## PROBLEM STATEMENT
Copy every line of text from the items below word for word, leaving the pictures out of your answer.

Page images and the text extracted from them:
|---|

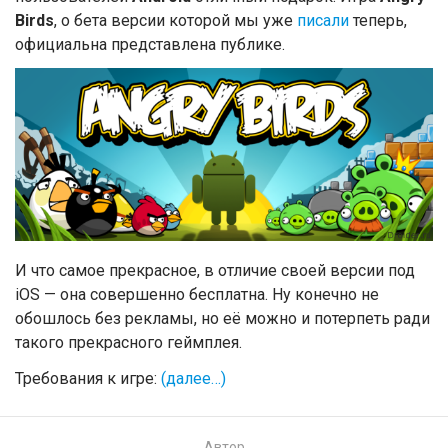
Birds
, о бета версии которой мы уже
писали
теперь,
официальна представлена публике.
И что самое прекрасное, в отличие своей версии под
iOS — она совершенно бесплатна. Ну конечно не
обошлось без рекламы, но её можно и потерпеть ради
такого прекрасного геймплея.
Требования к игре:
(далее…)
Автор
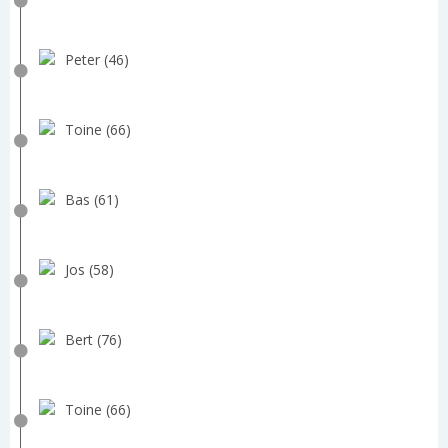
Peter (46)
Toine (66)
Bas (61)
Jos (58)
Bert (76)
Toine (66)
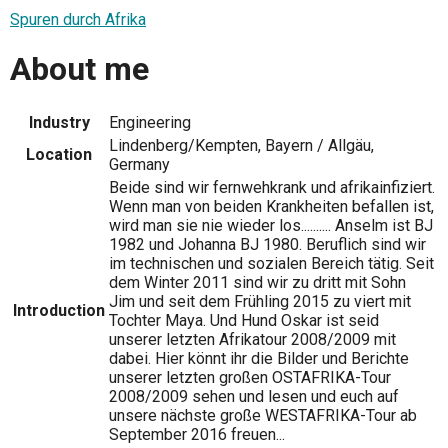
Spuren durch Afrika
About me
Industry
Engineering
Lindenberg/Kempten, Bayern / Allgäu,
Location
Germany
Beide sind wir fernwehkrank und afrikainfiziert.
Wenn man von beiden Krankheiten befallen ist,
wird man sie nie wieder los.......... Anselm ist BJ
1982 und Johanna BJ 1980. Beruflich sind wir
im technischen und sozialen Bereich tätig. Seit
dem Winter 2011 sind wir zu dritt mit Sohn
Jim und seit dem Frühling 2015 zu viert mit
Introduction
Tochter Maya. Und Hund Oskar ist seid
unserer letzten Afrikatour 2008/2009 mit
dabei. Hier könnt ihr die Bilder und Berichte
unserer letzten großen OSTAFRIKA-Tour
2008/2009 sehen und lesen und euch auf
unsere nächste große WESTAFRIKA-Tour ab
September 2016 freuen...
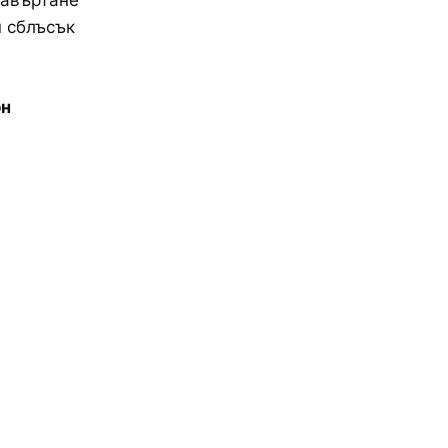
завъртане
н сблъсък
он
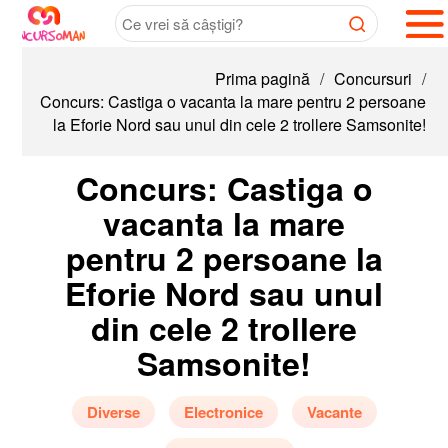
Prima pagină
/
Concursuri
/
Concurs: Castiga o vacanta la mare pentru 2 persoane
la Eforie Nord sau unul din cele 2 trollere Samsonite!
Concurs: Castiga o
vacanta la mare
pentru 2 persoane la
Eforie Nord sau unul
din cele 2 trollere
Samsonite!
Diverse
Electronice
Vacante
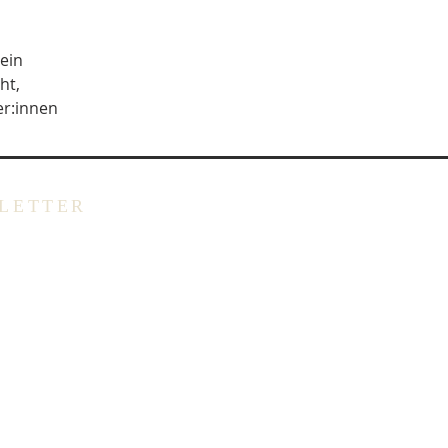
ein 
ht, 
er:innen 
LETTER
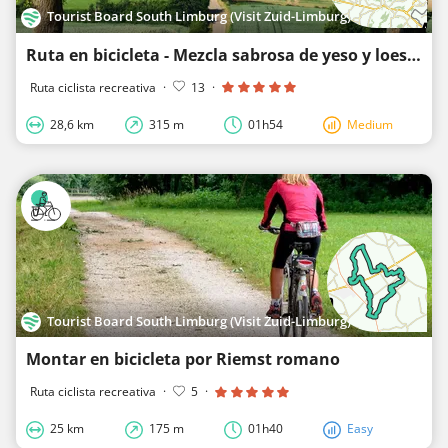
Tourist Board South Limburg (Visit Zuid-Limburg)
Ruta en bicicleta - Mezcla sabrosa de yeso y loess
Ruta ciclista recreativa
·
13
·
28,6 km
315 m
01h54
Medium
Tourist Board South Limburg (Visit Zuid-Limburg)
Montar en bicicleta por Riemst romano
Ruta ciclista recreativa
·
5
·
25 km
175 m
01h40
Easy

|---|

## PROBLEM SOLUTION
Birds
, о бета версии которой мы уже
писали
теперь,
официальна представлена публике.
И что самое прекрасное, в отличие своей версии под
iOS — она совершенно бесплатна. Ну конечно не
обошлось без рекламы, но её можно и потерпеть ради
такого прекрасного геймплея.
Требования к игре:
(далее…)
Автор
Peter (46)
Toine (66)
Bas (61)
Jos (58)
Bert (76)
Toine (66)
Spuren durch Afrika
About me
Industry
Engineering
Lindenberg/Kempten, Bayern / Allgäu,
Location
Germany
Beide sind wir fernwehkrank und afrikainfiziert.
Wenn man von beiden Krankheiten befallen ist,
wird man sie nie wieder los.......... Anselm ist BJ
1982 und Johanna BJ 1980. Beruflich sind wir
im technischen und sozialen Bereich tätig. Seit
dem Winter 2011 sind wir zu dritt mit Sohn
Jim und seit dem Frühling 2015 zu viert mit
Introduction
Tochter Maya. Und Hund Oskar ist seid
unserer letzten Afrikatour 2008/2009 mit
dabei. Hier könnt ihr die Bilder und Berichte
unserer letzten großen OSTAFRIKA-Tour
2008/2009 sehen und lesen und euch auf
unsere nächste große WESTAFRIKA-Tour ab
September 2016 freuen...
завъртане
н сблъсък
он
Prima pagină
/
Concursuri
/
Concurs: Castiga o vacanta la mare pentru 2 persoane
la Eforie Nord sau unul din cele 2 trollere Samsonite!
Concurs: Castiga o
vacanta la mare
pentru 2 persoane la
Eforie Nord sau unul
din cele 2 trollere
Samsonite!
Diverse
Electronice
Vacante
ein 
ht, 
er:innen 
LETTER
Tourist Board South Limburg (Visit Zuid-Limburg)
Ruta en bicicleta - Mezcla sabrosa de yeso y loess
Ruta ciclista recreativa
·
13
·
28,6 km
315 m
01h54
Medium
Tourist Board South Limburg (Visit Zuid-Limburg)
Montar en bicicleta por Riemst romano
Ruta ciclista recreativa
·
5
·
25 km
175 m
01h40
Easy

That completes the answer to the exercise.